C’est week-end. Fin de semaine, fin de mon introspection naturaliste sociétale.

Ça y est, le tourisme de masse va reprendre. Des milliers de kilomètres de dunes d’oyats ratiboisées par des millions de piétinements journaliers aller-retour et retour-aller. Des dunes qui meurent asphyxiées par nos pas à pas de luxe de classe moyenne. Des mégots, et même des masques anti-covid peut-être pollués par des agents pathogènes seront jetés par terre et sur le sable comme si on n’avait rien compris. Même mon âne sait tout ça.

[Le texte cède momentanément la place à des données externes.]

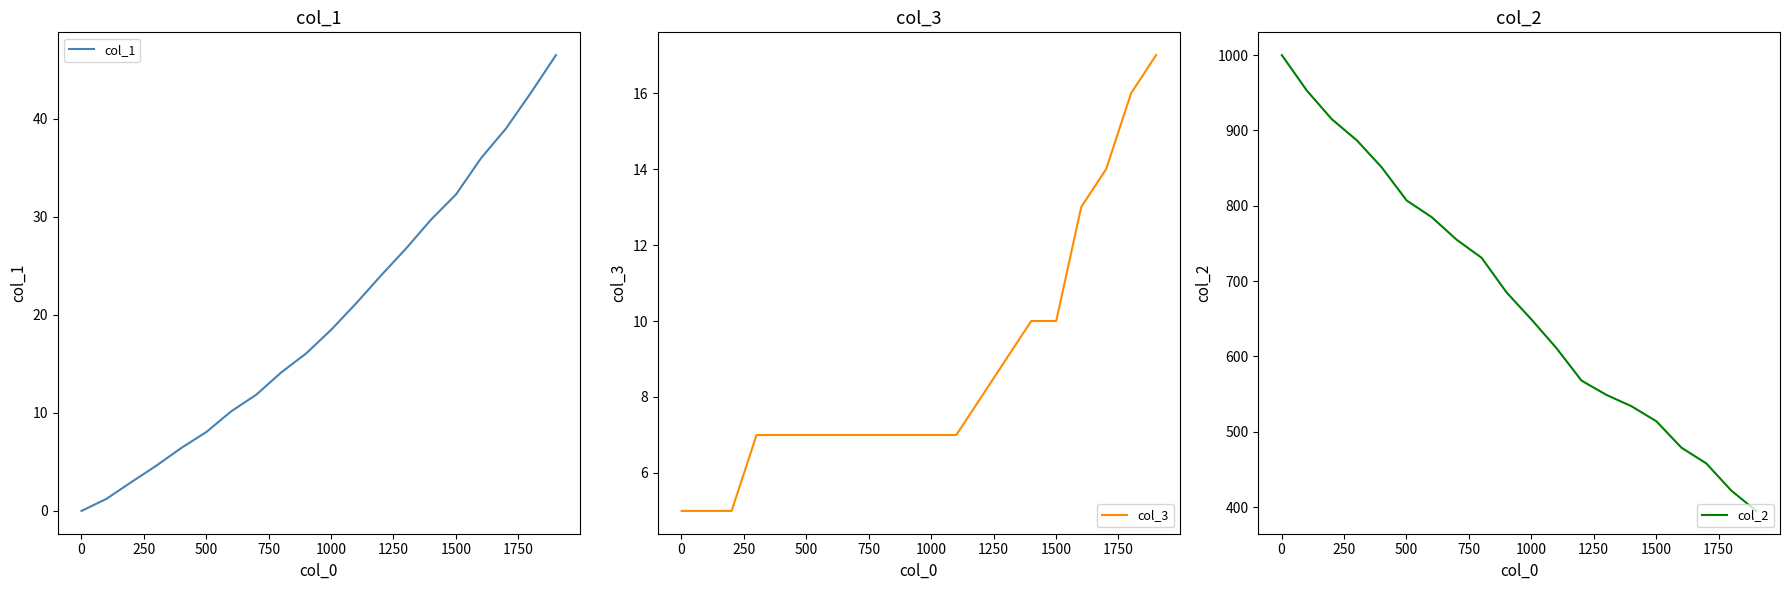

What is the maximum value for col_3?

17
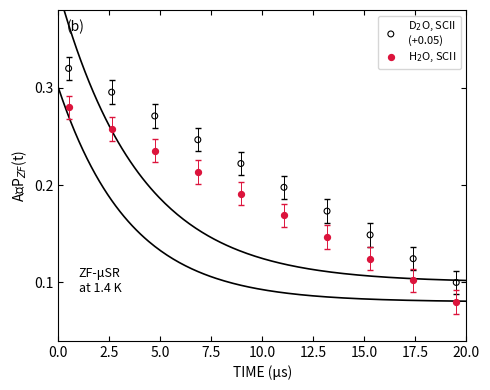

Across all data points, what is the range of X values (max minus min)?

19.0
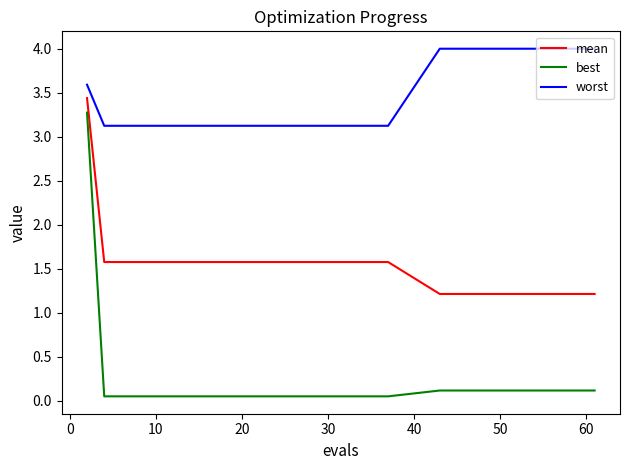

Which series has the largest total across all categories?

worst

Même si on a connu un moment de répit question pollution, le niveau des mers continue de s’élever. Leur température, leur acidité et leur concentration en saloperies également. Les glaces fondent ; tout ça, les poissons, les algues, les coraux en sont complètement déboussolés et chamboulés, et les méduses, toutes joyeuses, prolifèrent. La pêche utilisant des méthodes destructives du milieu marin n’a jamais cessé. 2050 : zéro poisson et on s’en fiche, tout comme mon ongulé d’âne bâté.

En rentrant dans mon antre, le dimanche soir, tout ou presque me laisse amertume en ciel et en bouche. J’ai trouvé, en la retrouvant, la nature magnifique. La vie est belle. Mais Homo sapiens manque de sapience, je suis désespéré. En 2050, on sera 9,5 milliards… Quelle proportion ai-je croisé de gens superstitieux, de sages ? Mon âne est retourné dans sa petite écurie pour méditer et réfléchir. Les guerres conventionnelles n’ont pas cessé, tout juste occultées par l’actualité de la covid19 (en français, maladie due au corona virus). Bien au contraire, elles battent de plus belle. Les idéologies sévissent toujours.

La conjonction d’une guerre chaude au Moyen-Orient, d’une guerre froide entre la Chine et les Etats-Unis et de la bataille contre le dérèglement climatique sont autant de facteurs de déstabilisation de l’économie mondiale pour cette année, estime Philippe Escande, éditorialiste économique au « Monde ».

Pour finir, question optimisme, les gens sont sales. Un petit bolet amer (Tylopilus felleus) peut vous gâcher tout une poêlée de très bons cèpes de Bordeaux (Boletus edulis) ; ils semblent se ressembler, mais erreur d’appréciation fatale pour un banquet réussi. C’est con, mais ma semaine me dit que c’est ainsi que va la vie. Ô mores, ô tempora.

Masque chargé de microbes jeté à même le trottoir. Indécrottable est le petit peuple.